Gamers are like vampires. In a lot of ways, really, but I've been thinking of one, in particular.
We've all got a lineage. By which I mean, there's a person (or several persons) who got you into the hobby. (Tabletop gamers do, anyways. Not computer gamers so much, but I barely fit in that demographic.) In my experience, it's somewhat unusual for someone to teach themselves, or to play their first game without a veteran gamer of some stripe. That may be a peculiarity of my time/space location, but it's how I see it.
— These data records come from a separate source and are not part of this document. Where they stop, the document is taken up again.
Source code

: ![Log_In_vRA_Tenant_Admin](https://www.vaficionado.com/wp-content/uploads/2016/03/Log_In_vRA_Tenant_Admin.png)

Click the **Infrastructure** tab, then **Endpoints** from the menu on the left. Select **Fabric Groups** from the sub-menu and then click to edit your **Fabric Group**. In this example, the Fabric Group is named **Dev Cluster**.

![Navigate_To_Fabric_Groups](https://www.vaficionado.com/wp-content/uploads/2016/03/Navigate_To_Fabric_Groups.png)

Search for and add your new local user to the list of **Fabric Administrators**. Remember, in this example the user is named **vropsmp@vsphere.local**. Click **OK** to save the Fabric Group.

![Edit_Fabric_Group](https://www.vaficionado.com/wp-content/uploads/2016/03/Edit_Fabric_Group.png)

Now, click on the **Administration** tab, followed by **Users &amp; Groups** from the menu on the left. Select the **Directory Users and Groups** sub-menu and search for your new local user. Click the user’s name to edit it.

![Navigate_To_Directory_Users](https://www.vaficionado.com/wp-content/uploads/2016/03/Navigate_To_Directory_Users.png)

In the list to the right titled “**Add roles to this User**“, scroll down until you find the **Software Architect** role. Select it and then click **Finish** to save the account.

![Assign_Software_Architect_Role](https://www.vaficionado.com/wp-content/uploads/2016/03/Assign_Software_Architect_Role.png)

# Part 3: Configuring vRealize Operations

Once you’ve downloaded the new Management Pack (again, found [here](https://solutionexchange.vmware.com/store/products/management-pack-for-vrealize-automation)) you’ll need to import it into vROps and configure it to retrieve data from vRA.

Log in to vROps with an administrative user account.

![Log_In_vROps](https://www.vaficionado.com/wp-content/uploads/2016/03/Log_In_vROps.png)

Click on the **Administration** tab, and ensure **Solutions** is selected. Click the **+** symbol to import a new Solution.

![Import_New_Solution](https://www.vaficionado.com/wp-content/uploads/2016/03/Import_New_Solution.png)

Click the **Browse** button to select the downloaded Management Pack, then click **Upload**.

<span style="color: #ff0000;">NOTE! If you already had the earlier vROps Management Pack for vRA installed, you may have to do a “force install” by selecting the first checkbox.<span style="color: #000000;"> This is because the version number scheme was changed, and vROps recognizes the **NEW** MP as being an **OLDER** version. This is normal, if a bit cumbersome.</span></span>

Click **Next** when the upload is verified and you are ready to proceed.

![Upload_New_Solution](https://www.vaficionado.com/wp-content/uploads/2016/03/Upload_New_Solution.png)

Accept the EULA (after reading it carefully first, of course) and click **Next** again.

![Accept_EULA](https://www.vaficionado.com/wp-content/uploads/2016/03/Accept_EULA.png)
Even if you taught yourself how to play, you've still got your first group. The social nature of the medium practically guarantees that you'll teach at least a couple of people how to play, at some point, because you'll need players.
Thus, lineage.
For me, it's been important. The people who taught me to play, who I played my first games with, are still my best friends. Even five years later, even across state lines and time zones. And -- amusingly, ironically, but somehow not surprisingly -- they're the people who I link to.
That first group, back in those early days: Karen DMed, and me and David, Rae, and Andy played.
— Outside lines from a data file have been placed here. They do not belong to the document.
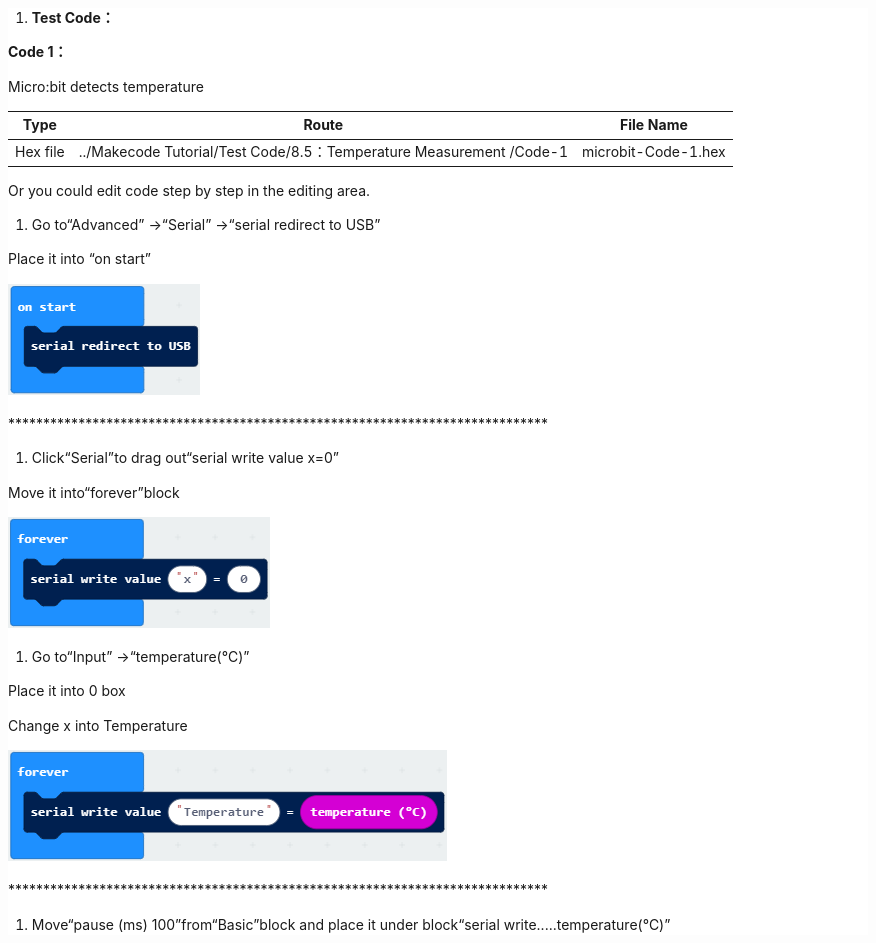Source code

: 1.  **Test Code：**

**Code 1：**

Micro:bit detects temperature

| Type     | Route                                                               | File Name           |
|----------|---------------------------------------------------------------------|---------------------|
| Hex file | ../Makecode Tutorial/Test Code/8.5：Temperature Measurement /Code-1 | microbit-Code-1.hex |

Or you could edit code step by step in the editing area.

1.  Go to“Advanced” →“Serial” →“serial redirect to USB”

Place it into “on start”

![](media/07637ee0425802f6a59eb6f6dd62ea5c.png)

\*\*\*\*\*\*\*\*\*\*\*\*\*\*\*\*\*\*\*\*\*\*\*\*\*\*\*\*\*\*\*\*\*\*\*\*\*\*\*\*\*\*\*\*\*\*\*\*\*\*\*\*\*\*\*\*\*\*\*\*\*\*\*\*\*\*\*\*\*\*\*\*\*\*\*\*\*

1.  Click“Serial”to drag out“serial write value x=0”

Move it into“forever”block

![](media/0e709be8f6acc9521f1f76a0fc32c792.png)

1.  Go to“Input” →“temperature(℃)”

Place it into 0 box

Change x into Temperature

![](media/2143a993b073f763a2e770a7eea628d6.png)

\*\*\*\*\*\*\*\*\*\*\*\*\*\*\*\*\*\*\*\*\*\*\*\*\*\*\*\*\*\*\*\*\*\*\*\*\*\*\*\*\*\*\*\*\*\*\*\*\*\*\*\*\*\*\*\*\*\*\*\*\*\*\*\*\*\*\*\*\*\*\*\*\*\*\*\*\*

1.  Move“pause (ms) 100”from“Basic”block and place it under block“serial
    write.....temperature(℃)”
I got the impression, at the time, that everyone else had already played together, that I was the only one who was new. Later, I think I heard that Andy had joined around the same time I had.
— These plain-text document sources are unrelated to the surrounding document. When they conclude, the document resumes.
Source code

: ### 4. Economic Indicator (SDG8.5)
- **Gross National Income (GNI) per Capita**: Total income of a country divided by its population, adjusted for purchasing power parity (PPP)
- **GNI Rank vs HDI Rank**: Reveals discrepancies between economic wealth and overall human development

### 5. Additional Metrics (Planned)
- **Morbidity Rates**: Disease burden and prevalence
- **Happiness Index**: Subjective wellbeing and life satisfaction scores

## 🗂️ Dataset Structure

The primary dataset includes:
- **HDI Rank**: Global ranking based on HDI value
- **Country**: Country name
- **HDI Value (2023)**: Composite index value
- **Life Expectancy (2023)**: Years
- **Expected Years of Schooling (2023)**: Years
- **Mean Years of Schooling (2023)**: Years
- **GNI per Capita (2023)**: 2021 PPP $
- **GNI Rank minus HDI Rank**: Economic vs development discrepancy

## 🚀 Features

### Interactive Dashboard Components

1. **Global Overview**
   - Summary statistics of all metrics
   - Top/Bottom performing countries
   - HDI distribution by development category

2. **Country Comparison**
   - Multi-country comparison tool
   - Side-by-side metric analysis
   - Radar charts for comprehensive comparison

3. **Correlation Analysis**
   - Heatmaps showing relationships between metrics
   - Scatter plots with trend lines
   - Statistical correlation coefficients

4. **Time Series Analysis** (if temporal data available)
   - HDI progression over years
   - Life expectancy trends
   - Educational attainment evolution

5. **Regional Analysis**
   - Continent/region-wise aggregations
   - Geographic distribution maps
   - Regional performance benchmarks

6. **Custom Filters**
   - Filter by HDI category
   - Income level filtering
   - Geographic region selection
At any rate, that's who I learned from. That's the first group I GMed with, too.
And now I've got three people who I taught to play, who played (or are playing) their first game with me. Which is kind of a weird idea, once I started thinking about it. If I hadn't started the school group, or put together the current campaign, these people might not have gotten into gaming. They might have, anyway--it's not like I'm the only person at school capable of running a game, and Qwerty probably would have gotten around to it with his own friends, sooner or later--but they might not have.